Nicolò Busetto


2022

pdf bib
Measuring Similarity by Linguistic Features rather than Frequency
Rodolfo Delmonte | Nicolò Busetto
Proceedings of the 18th Joint ACL - ISO Workshop on Interoperable Semantic Annotation within LREC2022

In the use and creation of current Deep Learning Models the only number that is used for the overall computation is the frequency value associated with the current word form in the corpus, which is used to substitute it. Frequency values come in two forms: absolute and relative. Absolute frequency is used indirectly when selecting the vocabulary against which the word embeddings are created: the cutoff threshold is usually fixed at 30/50K entries of the most frequent words. Relative frequency comes in directly when computing word embeddings based on co-occurrence values of the tokens included in a window size 2/5 adjacent tokens. The latter values are then used to compute similarity, mostly based on cosine distance.

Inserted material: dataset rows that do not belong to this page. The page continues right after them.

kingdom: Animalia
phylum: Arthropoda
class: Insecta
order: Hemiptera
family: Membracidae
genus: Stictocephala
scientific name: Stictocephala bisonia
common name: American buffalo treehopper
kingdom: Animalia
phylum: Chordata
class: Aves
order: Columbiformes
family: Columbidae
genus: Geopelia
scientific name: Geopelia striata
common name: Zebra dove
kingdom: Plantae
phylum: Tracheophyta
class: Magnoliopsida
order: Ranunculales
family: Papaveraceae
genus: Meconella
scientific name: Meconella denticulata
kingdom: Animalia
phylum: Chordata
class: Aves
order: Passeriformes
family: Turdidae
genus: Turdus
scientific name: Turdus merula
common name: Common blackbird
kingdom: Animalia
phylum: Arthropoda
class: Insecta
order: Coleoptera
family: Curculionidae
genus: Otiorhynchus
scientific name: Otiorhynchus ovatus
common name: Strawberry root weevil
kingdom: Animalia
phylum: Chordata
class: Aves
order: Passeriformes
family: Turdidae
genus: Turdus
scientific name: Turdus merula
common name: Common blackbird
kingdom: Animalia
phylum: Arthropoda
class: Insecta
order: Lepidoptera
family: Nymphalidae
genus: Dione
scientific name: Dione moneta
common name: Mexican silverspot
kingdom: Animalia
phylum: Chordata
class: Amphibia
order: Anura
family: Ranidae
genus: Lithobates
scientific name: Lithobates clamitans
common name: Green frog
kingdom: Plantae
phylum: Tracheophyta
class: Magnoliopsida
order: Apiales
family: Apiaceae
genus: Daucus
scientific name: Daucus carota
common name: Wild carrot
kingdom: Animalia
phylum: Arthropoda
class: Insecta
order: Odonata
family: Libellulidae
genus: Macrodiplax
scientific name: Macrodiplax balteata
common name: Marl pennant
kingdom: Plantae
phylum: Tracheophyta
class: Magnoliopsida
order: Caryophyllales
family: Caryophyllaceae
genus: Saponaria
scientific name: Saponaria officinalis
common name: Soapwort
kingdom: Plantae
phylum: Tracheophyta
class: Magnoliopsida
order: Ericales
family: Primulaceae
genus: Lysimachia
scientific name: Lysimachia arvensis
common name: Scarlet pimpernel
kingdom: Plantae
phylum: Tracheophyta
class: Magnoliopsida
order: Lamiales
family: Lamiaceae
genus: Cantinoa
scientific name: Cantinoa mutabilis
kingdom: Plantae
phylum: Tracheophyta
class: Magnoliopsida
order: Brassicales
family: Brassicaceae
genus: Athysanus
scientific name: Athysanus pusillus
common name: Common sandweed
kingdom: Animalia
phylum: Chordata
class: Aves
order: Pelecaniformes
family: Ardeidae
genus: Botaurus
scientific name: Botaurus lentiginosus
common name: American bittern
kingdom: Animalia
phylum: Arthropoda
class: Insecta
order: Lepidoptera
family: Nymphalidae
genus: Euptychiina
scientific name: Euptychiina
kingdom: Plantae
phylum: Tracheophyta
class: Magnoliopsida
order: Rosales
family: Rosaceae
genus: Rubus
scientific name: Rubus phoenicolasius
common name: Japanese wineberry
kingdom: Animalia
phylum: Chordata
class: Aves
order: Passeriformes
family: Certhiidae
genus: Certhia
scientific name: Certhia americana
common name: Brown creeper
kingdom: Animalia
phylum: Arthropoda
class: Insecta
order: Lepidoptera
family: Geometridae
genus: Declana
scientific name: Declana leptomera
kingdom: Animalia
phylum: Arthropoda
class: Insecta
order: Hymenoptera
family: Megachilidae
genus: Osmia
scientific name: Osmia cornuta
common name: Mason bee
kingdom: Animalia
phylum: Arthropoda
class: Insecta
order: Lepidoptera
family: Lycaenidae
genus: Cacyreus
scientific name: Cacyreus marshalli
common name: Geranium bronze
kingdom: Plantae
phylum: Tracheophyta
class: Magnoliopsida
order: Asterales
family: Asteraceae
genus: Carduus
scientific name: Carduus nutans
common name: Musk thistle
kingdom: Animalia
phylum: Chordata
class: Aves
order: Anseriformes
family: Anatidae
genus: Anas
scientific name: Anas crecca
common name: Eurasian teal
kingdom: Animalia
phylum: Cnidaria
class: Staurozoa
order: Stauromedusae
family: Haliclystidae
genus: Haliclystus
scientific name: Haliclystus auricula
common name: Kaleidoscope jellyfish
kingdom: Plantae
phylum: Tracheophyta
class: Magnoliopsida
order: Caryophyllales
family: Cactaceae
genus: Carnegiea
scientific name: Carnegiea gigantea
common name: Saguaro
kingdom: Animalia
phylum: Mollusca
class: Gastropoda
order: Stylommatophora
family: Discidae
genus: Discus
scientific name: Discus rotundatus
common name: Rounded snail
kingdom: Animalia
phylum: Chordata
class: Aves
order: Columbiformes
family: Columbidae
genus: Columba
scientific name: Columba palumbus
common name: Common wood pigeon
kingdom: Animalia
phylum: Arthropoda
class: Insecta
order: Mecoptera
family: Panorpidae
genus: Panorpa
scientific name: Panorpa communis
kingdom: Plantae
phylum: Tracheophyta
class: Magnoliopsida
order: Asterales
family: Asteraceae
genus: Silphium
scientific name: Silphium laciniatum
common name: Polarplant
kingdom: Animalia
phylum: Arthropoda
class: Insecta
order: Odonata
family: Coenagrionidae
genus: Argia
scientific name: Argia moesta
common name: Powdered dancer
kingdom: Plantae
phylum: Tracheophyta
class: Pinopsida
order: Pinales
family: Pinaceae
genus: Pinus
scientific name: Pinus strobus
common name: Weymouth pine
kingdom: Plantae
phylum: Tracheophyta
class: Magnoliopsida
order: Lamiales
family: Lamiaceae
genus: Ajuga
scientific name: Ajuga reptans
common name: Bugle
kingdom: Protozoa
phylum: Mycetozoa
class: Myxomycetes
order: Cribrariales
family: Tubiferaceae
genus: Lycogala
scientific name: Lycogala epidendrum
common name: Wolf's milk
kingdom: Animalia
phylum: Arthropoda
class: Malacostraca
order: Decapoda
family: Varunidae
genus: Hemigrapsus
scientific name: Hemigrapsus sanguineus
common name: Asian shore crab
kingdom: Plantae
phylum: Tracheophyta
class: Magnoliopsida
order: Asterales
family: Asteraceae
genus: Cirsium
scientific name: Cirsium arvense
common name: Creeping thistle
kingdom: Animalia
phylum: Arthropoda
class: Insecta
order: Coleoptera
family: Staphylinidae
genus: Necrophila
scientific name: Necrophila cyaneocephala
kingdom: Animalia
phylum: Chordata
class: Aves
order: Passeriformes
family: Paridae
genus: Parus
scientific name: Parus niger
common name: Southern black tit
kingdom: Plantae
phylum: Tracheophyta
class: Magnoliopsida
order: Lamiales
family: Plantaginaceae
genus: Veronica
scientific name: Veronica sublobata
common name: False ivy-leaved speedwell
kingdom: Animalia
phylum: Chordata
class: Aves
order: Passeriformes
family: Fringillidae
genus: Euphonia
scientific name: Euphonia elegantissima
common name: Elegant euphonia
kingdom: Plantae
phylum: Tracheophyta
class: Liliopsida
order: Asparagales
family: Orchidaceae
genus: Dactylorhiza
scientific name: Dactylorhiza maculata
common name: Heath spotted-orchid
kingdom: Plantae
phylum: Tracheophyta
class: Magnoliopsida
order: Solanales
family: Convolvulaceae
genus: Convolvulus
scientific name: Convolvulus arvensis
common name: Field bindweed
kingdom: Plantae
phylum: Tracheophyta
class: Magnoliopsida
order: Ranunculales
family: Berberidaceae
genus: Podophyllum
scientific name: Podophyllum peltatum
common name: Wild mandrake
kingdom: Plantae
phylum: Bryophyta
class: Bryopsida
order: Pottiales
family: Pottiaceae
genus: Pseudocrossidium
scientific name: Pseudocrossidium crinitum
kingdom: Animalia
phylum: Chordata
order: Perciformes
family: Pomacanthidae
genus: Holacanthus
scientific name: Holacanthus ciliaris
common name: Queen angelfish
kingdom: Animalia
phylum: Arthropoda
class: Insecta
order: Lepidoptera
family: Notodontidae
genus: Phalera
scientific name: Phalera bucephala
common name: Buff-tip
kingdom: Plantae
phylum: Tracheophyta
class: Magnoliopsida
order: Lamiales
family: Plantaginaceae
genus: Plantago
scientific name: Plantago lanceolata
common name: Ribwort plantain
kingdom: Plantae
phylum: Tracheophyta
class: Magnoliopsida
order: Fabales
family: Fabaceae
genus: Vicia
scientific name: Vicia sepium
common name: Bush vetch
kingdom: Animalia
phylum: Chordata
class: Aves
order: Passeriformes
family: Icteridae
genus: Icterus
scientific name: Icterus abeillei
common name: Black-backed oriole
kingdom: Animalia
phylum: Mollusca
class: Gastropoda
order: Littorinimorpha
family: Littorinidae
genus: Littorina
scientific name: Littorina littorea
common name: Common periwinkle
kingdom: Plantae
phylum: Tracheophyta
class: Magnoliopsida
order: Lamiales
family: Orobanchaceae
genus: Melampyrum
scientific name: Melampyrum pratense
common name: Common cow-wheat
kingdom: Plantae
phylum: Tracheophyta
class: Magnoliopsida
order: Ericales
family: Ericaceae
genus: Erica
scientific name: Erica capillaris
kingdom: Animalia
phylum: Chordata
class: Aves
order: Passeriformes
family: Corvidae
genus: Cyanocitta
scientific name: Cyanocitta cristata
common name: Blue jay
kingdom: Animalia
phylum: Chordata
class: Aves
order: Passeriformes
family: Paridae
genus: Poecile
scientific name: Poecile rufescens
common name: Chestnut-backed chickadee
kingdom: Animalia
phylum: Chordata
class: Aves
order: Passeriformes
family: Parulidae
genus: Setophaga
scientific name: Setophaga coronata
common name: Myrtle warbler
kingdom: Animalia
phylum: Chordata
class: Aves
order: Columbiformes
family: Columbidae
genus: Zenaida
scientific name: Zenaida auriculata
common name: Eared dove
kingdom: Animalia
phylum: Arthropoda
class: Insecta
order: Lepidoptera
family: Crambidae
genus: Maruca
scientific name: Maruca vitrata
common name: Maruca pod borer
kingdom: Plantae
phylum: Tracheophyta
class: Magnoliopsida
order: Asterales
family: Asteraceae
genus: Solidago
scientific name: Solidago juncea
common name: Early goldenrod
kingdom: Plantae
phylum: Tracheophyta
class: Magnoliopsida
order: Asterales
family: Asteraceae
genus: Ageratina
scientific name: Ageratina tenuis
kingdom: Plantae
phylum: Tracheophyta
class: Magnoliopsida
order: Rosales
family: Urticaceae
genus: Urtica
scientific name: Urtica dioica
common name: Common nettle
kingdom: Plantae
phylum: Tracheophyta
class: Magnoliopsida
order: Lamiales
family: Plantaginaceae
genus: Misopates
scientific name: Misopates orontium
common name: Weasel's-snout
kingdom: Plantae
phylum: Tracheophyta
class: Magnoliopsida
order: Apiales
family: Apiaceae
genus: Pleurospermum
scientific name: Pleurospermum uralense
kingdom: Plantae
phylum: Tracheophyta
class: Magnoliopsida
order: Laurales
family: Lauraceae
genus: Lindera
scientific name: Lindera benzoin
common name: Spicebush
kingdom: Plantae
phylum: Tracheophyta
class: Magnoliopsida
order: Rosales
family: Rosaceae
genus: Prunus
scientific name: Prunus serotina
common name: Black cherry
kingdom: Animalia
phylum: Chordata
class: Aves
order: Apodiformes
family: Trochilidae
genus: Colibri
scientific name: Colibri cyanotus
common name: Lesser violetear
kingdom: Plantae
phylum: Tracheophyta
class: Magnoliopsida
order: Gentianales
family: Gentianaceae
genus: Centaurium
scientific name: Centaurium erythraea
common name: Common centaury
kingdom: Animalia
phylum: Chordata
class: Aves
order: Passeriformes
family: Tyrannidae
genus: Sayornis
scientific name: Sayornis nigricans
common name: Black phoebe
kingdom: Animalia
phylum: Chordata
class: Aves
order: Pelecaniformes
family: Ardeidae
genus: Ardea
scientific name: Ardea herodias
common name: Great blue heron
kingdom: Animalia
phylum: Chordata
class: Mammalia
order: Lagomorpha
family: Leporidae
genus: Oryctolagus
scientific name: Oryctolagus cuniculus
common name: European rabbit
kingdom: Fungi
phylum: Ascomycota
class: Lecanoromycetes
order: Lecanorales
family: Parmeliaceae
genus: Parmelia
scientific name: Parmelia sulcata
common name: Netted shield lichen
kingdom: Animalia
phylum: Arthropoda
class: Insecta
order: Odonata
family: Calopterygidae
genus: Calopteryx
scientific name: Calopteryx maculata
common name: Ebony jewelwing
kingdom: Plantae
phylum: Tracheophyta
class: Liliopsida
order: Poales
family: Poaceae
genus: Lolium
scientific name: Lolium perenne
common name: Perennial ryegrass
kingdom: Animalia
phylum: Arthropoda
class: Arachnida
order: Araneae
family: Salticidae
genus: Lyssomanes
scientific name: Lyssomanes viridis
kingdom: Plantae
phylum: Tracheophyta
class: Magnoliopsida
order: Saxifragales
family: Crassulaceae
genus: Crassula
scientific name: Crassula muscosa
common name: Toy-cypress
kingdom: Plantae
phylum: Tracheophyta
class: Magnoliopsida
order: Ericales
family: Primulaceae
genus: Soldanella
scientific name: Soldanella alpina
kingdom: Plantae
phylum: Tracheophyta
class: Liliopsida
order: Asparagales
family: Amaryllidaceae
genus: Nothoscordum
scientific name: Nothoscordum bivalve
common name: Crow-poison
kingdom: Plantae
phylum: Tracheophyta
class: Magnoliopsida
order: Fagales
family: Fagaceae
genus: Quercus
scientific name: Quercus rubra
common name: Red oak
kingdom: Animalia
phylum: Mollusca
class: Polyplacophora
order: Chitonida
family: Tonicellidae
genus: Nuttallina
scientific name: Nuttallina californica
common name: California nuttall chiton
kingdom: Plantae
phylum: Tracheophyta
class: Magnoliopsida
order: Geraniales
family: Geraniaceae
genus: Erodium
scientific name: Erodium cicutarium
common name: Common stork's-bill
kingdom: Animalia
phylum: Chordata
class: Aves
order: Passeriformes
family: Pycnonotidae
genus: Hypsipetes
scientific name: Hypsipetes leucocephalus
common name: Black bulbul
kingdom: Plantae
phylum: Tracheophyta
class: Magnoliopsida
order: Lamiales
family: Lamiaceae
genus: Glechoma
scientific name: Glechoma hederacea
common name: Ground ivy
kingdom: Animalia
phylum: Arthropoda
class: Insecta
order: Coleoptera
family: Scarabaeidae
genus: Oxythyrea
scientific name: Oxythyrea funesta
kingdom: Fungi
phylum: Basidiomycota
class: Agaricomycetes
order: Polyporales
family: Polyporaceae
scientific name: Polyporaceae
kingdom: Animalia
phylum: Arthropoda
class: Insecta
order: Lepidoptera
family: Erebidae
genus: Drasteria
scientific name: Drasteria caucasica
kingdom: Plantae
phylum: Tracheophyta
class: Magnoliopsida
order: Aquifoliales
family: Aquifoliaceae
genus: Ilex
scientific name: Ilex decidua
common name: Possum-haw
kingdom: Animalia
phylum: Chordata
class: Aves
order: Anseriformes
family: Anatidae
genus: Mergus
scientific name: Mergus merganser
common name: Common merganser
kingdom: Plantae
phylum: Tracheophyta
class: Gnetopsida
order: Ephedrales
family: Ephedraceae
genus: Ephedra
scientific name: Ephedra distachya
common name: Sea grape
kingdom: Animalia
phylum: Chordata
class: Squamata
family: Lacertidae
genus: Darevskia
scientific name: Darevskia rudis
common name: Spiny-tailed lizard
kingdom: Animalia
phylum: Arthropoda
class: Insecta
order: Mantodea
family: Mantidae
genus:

In this paper we will evaluate the impact of these two frequency parameters on a small corpus of Italian sentences whose main features are two: presence of very rare words and of non-canonical structures. Rather than basing our evaluation on cosine measure alone, we propose a graded scale of scores which are linguistically motivated. The results computed on the basis of a perusal of BERT’s raw embeddings shows that the two parameters conspire to decide the level of predictability.